Could Rising Fuel Prices Affect Your Investments?

Fuel prices in South Africa again increased for diesel inland, between 88c / l and 94c / l for diesel on the coast, while the price of gasoline fell by 12 cents per liter on May 4, 2022.

The latest announcement on the fuel price is based on the shortage of diesel supply due to lower exports from Russia as the main exporter of distillate fuel.

Nonetheless, an intervention by the National Treasury to reduce the cost of fuel by cutting the general fuel tax (GFL) by more than R1 per liter. While this would have brought relief, the government can do little beyond cutting the GFL.

The price of South African fuel is mainly determined by 1) international oil prices and 2) the rand-dollar exchange rate.

The recent strength of the rand against the dollar has further impeded price increases. Geopolitical tensions and looming oil sanctions against Russia have led to expectations of a decrease in future oil supply and consequently the price of Brent Crude Oil has risen.

The correlation between Brent Crude and the price of South African fuel can be seen in the graph below:

The price of futures on the Brent Crude rand against the price of South African gasoline

Image: Moneyweb

How fuel prices are calculated

The price of fuel in South Africa is made up of four main elements:

  • Base price of fuel: The base fuel price represents approximately 42% of the total fuel price. The base price of fuel consists of the purchase price of the fuel (in US dollars), as well as the costs of transportation, insurance, storage and financing. In South Africa, the price of fuel is adjusted on the first Wednesday of each month and is determined by two main factors: the rand / US dollar exchange rate (how fuel is purchased) and international oil prices (how much fuel costs per month). ‘purchase) .
  • Wholesale and retail margins, as well as distribution and transportation costs: The final contributors to the gross price of gasoline are the costs associated with transportation and storage, customs and excise taxes, and retail margins for gas station owners and account for approximately 22% of the total fuel price.
  • The GFL: The general fuel tax, which represents approximately 23% of the total fuel price. The GFL goes to the National Treasury. The government is free to use this tax as it sees fit.
  • RAF tax: The road accident fund tax makes up about 13% of the fuel price. These funds can only be used for road accident compensation claims.

The impact of rising fuel prices on consumers

Higher fuel prices have a ripple effect on South African consumers:

  • Motor Vehicle Ownership Costs: Vehicle owners will feel the impact immediately and pay more to fill up.
  • Transportation Costs: Rising fuel prices mean higher costs for companies to run bus and taxi services. These costs are passed on to the consumer.
  • Consumer goods: an increase in the price of fuel affects the cost of consumables with an increase in logistics costs. An increase in logistics costs are typically passed on to the consumer, with a basket of goods costing the South African more money as a result.

The impact of higher fuel prices on your investments

Rising fuel prices lead to higher inflation and can lead to higher interest rates. Higher interest rates will negatively impact bonds, and although cash rates will rise, they may not be enough to offset the impact of higher inflation.
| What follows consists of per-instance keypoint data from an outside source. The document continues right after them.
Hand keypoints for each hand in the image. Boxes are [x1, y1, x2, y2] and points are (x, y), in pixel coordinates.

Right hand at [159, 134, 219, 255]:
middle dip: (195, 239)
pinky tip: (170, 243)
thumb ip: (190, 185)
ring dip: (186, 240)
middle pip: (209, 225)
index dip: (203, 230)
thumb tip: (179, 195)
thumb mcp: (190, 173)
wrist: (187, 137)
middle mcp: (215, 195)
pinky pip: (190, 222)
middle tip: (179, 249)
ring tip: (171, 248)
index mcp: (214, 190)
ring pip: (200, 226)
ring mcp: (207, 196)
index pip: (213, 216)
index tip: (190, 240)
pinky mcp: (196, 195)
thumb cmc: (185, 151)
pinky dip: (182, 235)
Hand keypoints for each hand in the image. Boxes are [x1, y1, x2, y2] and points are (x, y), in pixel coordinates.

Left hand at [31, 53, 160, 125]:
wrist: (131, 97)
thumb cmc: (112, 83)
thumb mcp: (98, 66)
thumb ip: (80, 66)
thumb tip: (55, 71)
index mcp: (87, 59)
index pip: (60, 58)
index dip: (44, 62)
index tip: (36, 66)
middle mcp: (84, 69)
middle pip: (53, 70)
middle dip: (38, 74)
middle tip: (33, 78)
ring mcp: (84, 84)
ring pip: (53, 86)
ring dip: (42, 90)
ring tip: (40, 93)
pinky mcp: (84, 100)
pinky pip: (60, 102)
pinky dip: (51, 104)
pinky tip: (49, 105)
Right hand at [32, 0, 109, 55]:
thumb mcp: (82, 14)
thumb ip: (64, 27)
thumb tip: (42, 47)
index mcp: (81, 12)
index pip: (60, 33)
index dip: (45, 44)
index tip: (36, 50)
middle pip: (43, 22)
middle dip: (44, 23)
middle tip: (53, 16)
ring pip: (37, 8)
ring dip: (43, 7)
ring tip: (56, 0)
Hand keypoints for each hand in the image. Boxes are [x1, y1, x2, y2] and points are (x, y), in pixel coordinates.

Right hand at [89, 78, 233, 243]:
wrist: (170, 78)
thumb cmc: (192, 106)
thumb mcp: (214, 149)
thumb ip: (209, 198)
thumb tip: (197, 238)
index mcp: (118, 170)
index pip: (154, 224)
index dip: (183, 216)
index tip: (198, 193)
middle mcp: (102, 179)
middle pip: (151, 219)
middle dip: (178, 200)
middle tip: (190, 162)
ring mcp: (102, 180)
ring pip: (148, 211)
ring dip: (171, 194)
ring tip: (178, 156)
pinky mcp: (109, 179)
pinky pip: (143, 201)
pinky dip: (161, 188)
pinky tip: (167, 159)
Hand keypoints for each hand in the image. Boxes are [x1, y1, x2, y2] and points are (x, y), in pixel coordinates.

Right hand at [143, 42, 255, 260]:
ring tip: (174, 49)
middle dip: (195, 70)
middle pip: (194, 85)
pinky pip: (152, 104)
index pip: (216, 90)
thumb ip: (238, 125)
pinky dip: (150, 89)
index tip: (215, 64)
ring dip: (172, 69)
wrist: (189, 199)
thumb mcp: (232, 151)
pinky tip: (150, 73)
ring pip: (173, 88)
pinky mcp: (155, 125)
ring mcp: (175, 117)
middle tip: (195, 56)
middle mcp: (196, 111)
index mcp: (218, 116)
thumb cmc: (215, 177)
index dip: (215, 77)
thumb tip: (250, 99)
Higher interest rates are generally negative for stocks due to the way they are valued. But higher interest rates and higher inflation are particularly bad for consumer actions for the reasons mentioned above. There are some notable exceptions in the equity sector, such as banks which tend to do well in higher interest rate environments.

Rising oil prices will also benefit companies exposed to these prices, such as Sasol, or even companies with exposure to fuel retail such as Kaap Agri.

Another option could be to invest in exchange-traded funds or exchange-traded securities.

International options are also available with many attractive companies in which to invest in the energy supply chain. One company we particularly like today is Schlumberger, which provides technology and services to the energy industry for characterization, drilling, production and processing of reservoirs.

Looking at replacement technologies is also an interesting option. Here we like Enphase Energy, a US-based energy technology company that develops and sells software-based home energy solutions.

Equity exposure remains the best solution for investors against inflation on a relative basis; but, as explained, this will vary greatly by sector and also by stock level.

This article first appeared on Moneyweb and has been republished with permission. Read the original article here.